The 1835 account says the British troops, once they realized their commanders had to surrender, destroyed their equipment to ensure it didn’t fall into Yankee hands:
our soldiers no sooner found themselves below, than they ran to the arm-racks. In five minutes there was not a musket there of which the stock was not broken across. The belts, cartouchboxes, and bayonets likewise were caught up, and all, together with the fragments of the firelocks, were cast into the sea.When American authorities searched the George, they found “31 small-arms,” “361 black shoulder belts; 74 bundles and 1 bag gun straps;” “7 bundles leather bullet pouches; 3 cartouch boxes;” and “2 bags with belts and knapsacks.”
So the troops captured on that ship didn’t destroy everything, but that does seem like a small number of muskets for so many soldiers. Gen. George Washington’s aide-de-camp Samuel Blachley Webb wrote in July that the commander-in-chief thought as much: “he is surprized that out of upwards of 400 Prisoners only 73 Arms have been sent on, as he supposed every man must have his Arms with him”.
However, so far I’ve found no statement from Massachusetts explaining that the prisoners had destroyed most of their arms. Webb seems to have suspected that local authorities had requisitioned those weapons for their own forces rather than sending them south to the Continental Army. So Massachusetts officials did have a reason to explain.
Finally, the 1835 story describes the American attackers’ last act this way:
they plundered the transport of everything contained in it, whether of public property or belonging to individuals; and finding on examination that it would not float, they summed up all by setting it on fire.But an advertisement from 1776 show that within a couple of months all three of the captured troop ships were up for auction at Hancock’s Wharf.
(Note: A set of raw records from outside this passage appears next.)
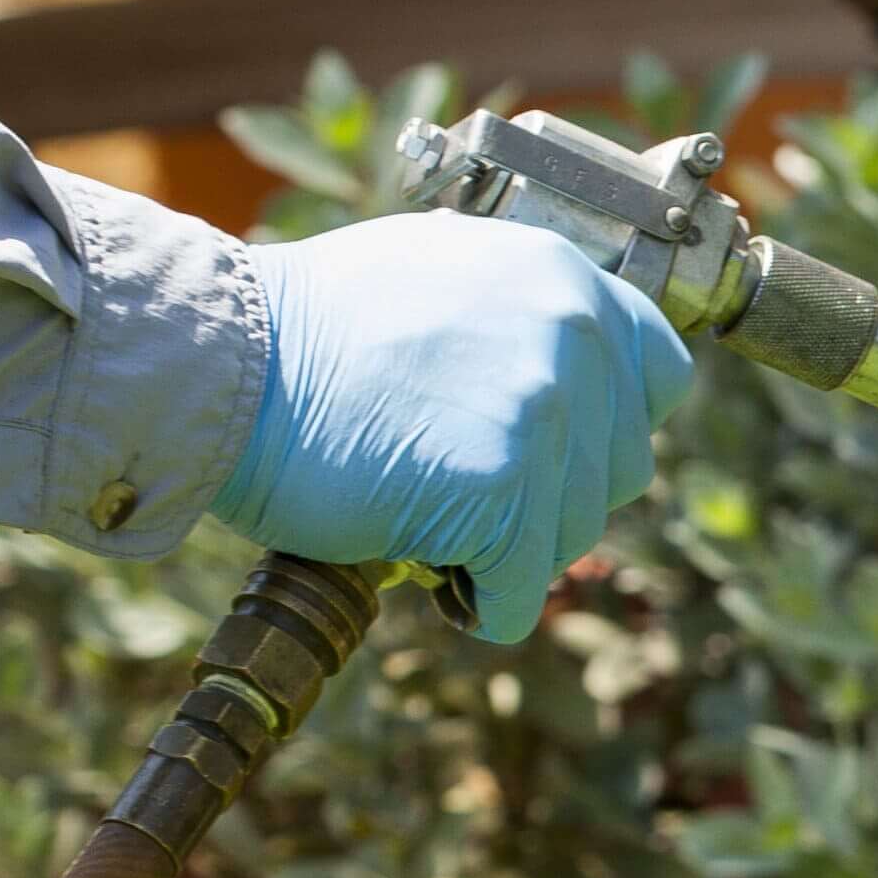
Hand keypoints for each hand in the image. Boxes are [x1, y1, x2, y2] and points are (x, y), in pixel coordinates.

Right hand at [224, 219, 690, 641]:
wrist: (219, 364)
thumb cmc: (305, 332)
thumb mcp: (439, 276)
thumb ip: (519, 319)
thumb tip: (571, 383)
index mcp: (562, 275)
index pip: (658, 377)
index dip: (605, 427)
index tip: (547, 449)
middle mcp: (571, 332)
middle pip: (620, 470)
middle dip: (548, 496)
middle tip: (454, 481)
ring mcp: (543, 410)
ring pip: (573, 537)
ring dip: (504, 550)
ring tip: (419, 504)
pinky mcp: (505, 488)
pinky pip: (518, 592)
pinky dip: (475, 602)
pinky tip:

No period source indicates that the Americans burned any of those vessels.
As a result of those discrepancies with the fight in Boston harbor, the event of the 1835 narrative that prompted the most contemporaneous records, I’ve reluctantly concluded that the United Service Journal articles aren’t a reliable source. Not just the narrator’s flight from captivity and the Indian ambush in darkest Connecticut (which always seemed like a romance), but also the British officers listening to the Declaration of Independence and even their difficulties training the new Highlander soldiers aboard ship.
It’s possible that some 71st Regiment officer’s letters or anecdotes were the basis for those articles. But any eyewitness memories have been so built up with additional detail and drama—whether extrapolated, drawn from published sources, or made up—that it’s impossible to separate out what’s authentic from what’s wishful. Which is too bad, because those articles contain some really good storytelling.